# [ABOUT THIS TASK]
Search the data below for the word "linejoin" and copy each line that holds it.

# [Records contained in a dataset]

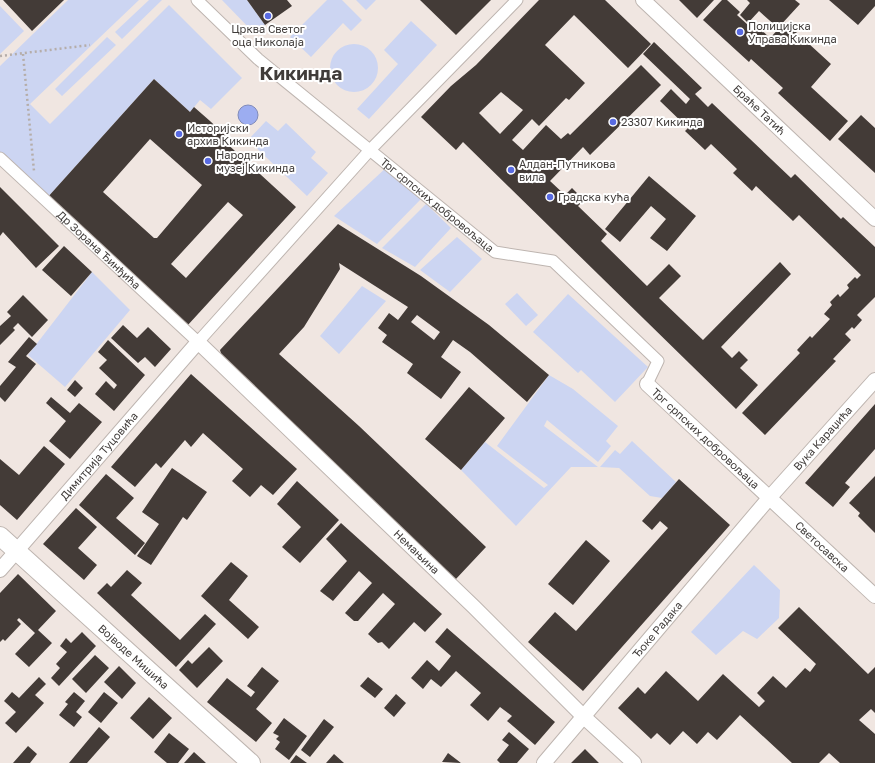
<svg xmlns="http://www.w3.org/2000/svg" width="875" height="763" font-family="'Golos Text',sans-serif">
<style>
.green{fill:#ccd5f2}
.water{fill:#9cadf1;stroke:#808bba}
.building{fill:#433b37;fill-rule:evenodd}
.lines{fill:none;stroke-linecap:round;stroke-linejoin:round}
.pedestrian-casing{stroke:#beb5b0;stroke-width:13}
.minor-casing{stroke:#beb5b0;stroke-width:16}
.tertiary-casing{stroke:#beb5b0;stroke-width:20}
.path{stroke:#b5ada9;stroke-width:2.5;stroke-dasharray:2 3;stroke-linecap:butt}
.pedestrian{stroke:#fff;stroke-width:11}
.minor{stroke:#fff;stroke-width:14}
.tertiary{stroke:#fff;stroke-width:18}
.poi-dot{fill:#596be2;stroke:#fff;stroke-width:1.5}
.labels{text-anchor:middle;stroke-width:4;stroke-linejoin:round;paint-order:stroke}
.poi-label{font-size:11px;fill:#403c3a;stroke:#fff;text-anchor:start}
.street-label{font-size:11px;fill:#403c3a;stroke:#fff}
.town-label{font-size:19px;font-weight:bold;fill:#403c3a;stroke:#fff}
</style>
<rect width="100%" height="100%" fill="#f0e6e1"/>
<path class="green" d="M68,0H139L30,104L50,124L169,5L242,78L211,109L200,100L190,112L154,79L47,198L0,154V66Z
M149,0H162L122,39L115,32Z
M222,0H247L265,25L252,31Z
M327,0H342L362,20L351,31L343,23L311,57L290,37Z
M356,0H376L366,10Z
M0,6L24,31L0,54Z
M411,21L437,45L369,119L357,109L398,64L384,50Z
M107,37L116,45L62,96L55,89Z
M330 68a24 24 0 1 1 48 0a24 24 0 1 1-48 0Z
M266,121L278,131L286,123L316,152L311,158L328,173L307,196L248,140Z
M388,166L421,199L377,244L334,216Z
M426,204L451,228L415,267L382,248Z
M457,237L482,259L450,292L420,270Z
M92,272L130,310L65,387L28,355Z
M362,286L386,301L339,354L320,336Z
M517,293L538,315L526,326L505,304Z
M568,294L648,367L615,402L581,370L578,373L533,332Z
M549,375L573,389L618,426L606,441L611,446L598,462L547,420L544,426L598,467H571L516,526L461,470L485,442L544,488L548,485L497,446Z
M632,441L676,482L662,498L650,496L619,468L600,467L615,450L620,454Z
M754,565L780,590L779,618L757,639L743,631L716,655L691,632Z"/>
<path class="water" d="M238 115a10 10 0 1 1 20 0a10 10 0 1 1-20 0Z"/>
<path class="building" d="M3,0H64L32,31Z
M247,0H287L292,6L265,25Z
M420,0H491L456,35Z
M539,0H605L651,44L628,68L574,15L545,45L585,83L569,100L566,98L539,126L532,119L512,140L523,150L546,125L561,139L568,133L570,135L641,65L661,85L590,155L583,147L550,181L565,195L572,188L584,200L578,206L607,234L601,241L647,286L669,264L681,276L659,298L703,340L780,262L791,274L721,347L732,358L739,351L748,360L740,368L758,385L736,409L463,142L456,150L421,117L451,86L476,65ZM501,92L523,110L500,134L479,113Z
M679,0H714L697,18Z
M722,0H727L740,12L737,15L748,25L752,21L770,38L785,22L831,64L811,87L848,121L830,141L778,93L783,88L751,59L749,62L703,20Z
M747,0H795L800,4L778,28L759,11L748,23L740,15L750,3Z
M829,0H875V6L858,25Z
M654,42L702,88L695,94L708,107L712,103L791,178L795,174L841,219L843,217L875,247V297L857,315L862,320L854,329L852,327L845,334L851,340L833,359L836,361L765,435L742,413L800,353L797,350L810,336L812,338L830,319L824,314L832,305L830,302L838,294L840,297L849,288L847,285L855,277L857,279L861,275L799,215L793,221L756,186L752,191L733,173L737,169L711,144L705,150L685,131L688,128L660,101L671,89L686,104L690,99L643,54Z
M154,79L190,112L194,107L210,121L226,136L223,140L296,207L187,326L47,198ZM150,139L202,185L157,238H154L103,192ZM228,202L243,215L186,278L171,264Z
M861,115L875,128V173L838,139Z
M649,176L696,216L667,251L650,238L666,219L651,206L620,242L605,229Z
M0,187L59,246L36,268L3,232L0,236Z
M338,224L421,276L489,325L549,375L527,402L470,352L453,340L441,357L461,372L441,399L407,373L413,364L382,342L387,335L378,328L389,313L398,320L408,307L339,263L340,269L304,327L279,354L359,426L486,547L455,580L223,360L220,350ZM417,315L440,332L434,340L411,322Z
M64,246L92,272L71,296L42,270Z
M23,295L48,320L32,337L18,323L13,328L15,330L0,345V326L11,316L7,312Z
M123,325L137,338L148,327L171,349L155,367L145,357L138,363L111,338Z
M29,337L37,344L26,356L36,364L5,402L0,397V386L16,367L8,362Z
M108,340L145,375L114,411L95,394L106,381L114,389L117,385L99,368L107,360L98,352Z
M191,374L297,469L273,495L261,485L250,497L232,481L243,469L203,433L191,447L185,440L161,468L156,463L135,487L111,467Z
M75,380L83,388L75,397L67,390Z
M469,387L505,418L461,470L425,439Z
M51,397L70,413L79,403L102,422L70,459L49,441L66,421L46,403Z
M875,404V449L845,483L850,487L833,507L805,483Z
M44,446L65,464L17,520L0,505V459L19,475Z
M172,468L207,492L187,520L183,517L151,565L137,556L159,524L142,512Z
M106,474L134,498L116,518L145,543L135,555L79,505Z
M875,476V533L858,516L860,513L849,503Z
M679,479L730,525L583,691L528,642L555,612L576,631L668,528L660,521L652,530L642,521Z
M297,481L339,520L300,563L282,547L301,527L277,504Z
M76,508L97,527L78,548L97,565L84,580L43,544Z
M341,523L442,614L425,632L414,622L389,649L382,642L378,643L368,634L395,604L383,593L358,621H354L345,613L372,583L359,571L333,601L320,591L347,561L326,539Z
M586,540L610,561L573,605L548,584Z
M231,562L248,576L229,600L259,627L248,639L201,596Z
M127,570L142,583L131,595L180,640L205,614L216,624L176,667L97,593L107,583L111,587Z
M18,574L56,611L38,630L52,643L29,667L15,654L35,633L19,618L17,620L21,624L5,641L3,639L0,642V593Z
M799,607L868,674L875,667V713L871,709L859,720L875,734V763H840L829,753L819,763H792L740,715L717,740L708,732L697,744L683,731L670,745L657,733L651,739L618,708L638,687L645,694L666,671L698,701L723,674L759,707L765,701L757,693L773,676L786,688L805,668L810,672L816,664L778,628Z
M447,628L555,722L535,745L507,721L512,716L500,707L488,721L470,705L481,693L456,671L441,687L431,679L423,689L411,678L427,660L439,671L451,656L435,642Z
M82,632L96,646L59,686L51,678L60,668L56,664L67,652L60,646L66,638L71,643Z
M209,647L223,661L197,688L179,670L188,660L192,664Z
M95,655L109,668L86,693L72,679Z
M119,666L136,683L122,699L104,682Z
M262,667L279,681L256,709L272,723L256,742L207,702L227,678L251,697L255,692L247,686Z
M39,677L46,684L35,695L44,703L16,733L5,723L16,712L4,701L12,692L19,698Z
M368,677L383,689L375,698L360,686Z
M74,692L85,701L76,712L82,717L74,727L59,715L68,704L65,702Z
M104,692L118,703L101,723L88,712Z
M396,694L406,703L394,717L384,708Z
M149,697L172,718L153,739L130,718Z
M284,718L307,736L289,760L275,749L280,742L276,739L279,736L273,733Z
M324,719L334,727L310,757L301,750Z
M99,727L110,737L87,763H69Z
M509,732L529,749L517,763H500L497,760L509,745L502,740Z
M169,733L189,749L178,763H167L154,752Z
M28,746L37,754L30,763H13Z
M585,749L599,763H571Z
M194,752L206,763H184Z
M448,753L461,763L442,762Z
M334,754L344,763H326Z
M296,755L307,763H290Z"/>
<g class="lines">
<defs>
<g id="pedestrian">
<path id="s1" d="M197,0L258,59L495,252L553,261L658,361L647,384"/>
<path id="s2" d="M0,158L198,342L370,150L517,0"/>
</g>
<g id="minor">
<path id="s3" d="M643,0L875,219"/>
<path id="s4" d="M647,384L875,596"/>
<path id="s5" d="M0,570L198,342L474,607L584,717L634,763"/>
<path id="s6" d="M544,763L770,497L875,380"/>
</g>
<g id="tertiary">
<path id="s7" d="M0,536L251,763"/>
</g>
</defs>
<use href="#pedestrian" class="pedestrian-casing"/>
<use href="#minor" class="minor-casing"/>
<use href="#tertiary" class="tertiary-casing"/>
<path class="path" d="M23,54L34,171
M0,56L90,45"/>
<use href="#pedestrian" class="pedestrian"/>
<use href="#minor" class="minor"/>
<use href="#tertiary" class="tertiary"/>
</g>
<g class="poi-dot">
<circle cx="268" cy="16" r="4"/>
<circle cx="740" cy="32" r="4"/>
<circle cx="613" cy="122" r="4"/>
<circle cx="179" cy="134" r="4"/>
<circle cx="208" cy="161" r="4"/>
<circle cx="511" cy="170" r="4"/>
<circle cx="550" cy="197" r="4"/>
</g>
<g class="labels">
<g class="poi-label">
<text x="748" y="30">Полицијска<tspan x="748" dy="13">Управа Кикинда</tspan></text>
<text x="268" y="33" text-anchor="middle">Црква Светог<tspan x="268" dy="13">оца Николаја</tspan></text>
<text x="621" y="126">23307 Кикинда</text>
<text x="187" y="132">Историјски<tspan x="187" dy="13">архив Кикинда</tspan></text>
<text x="216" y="159">Народни<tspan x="216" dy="13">музеј Кикинда</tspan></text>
<text x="519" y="168">Алдан-Путникова<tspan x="519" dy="13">вила</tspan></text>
<text x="558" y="201">Градска кућа</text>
</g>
<g class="street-label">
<text dy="4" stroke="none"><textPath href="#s3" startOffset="160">Браће Татић</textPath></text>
<text dy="4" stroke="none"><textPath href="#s1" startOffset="316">Трг српских добровољаца</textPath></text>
<text dy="4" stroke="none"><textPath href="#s2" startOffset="135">Др Зорана Ђинђића</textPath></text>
<text dy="4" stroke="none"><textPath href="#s4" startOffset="80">Трг српских добровољаца</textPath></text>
<text dy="4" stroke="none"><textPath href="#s6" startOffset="428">Вука Караџића</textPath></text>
<text dy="4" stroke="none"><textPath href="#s5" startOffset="151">Димитрија Туцовића</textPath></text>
<text dy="4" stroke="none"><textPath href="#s4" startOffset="239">Светосавска</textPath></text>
<text dy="4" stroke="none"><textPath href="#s5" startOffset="605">Немањина</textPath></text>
<text dy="4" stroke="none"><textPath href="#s6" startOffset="175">Ђоке Радака</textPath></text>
<text dy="4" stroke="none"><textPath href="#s7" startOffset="180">Војводе Мишића</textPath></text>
</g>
<g class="town-label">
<text x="301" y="80">Кикинда</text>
</g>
</g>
</svg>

# [ANSWER TO THIS TASK]
.lines{fill:none;stroke-linecap:round;stroke-linejoin:round}
.labels{text-anchor:middle;stroke-width:4;stroke-linejoin:round;paint-order:stroke}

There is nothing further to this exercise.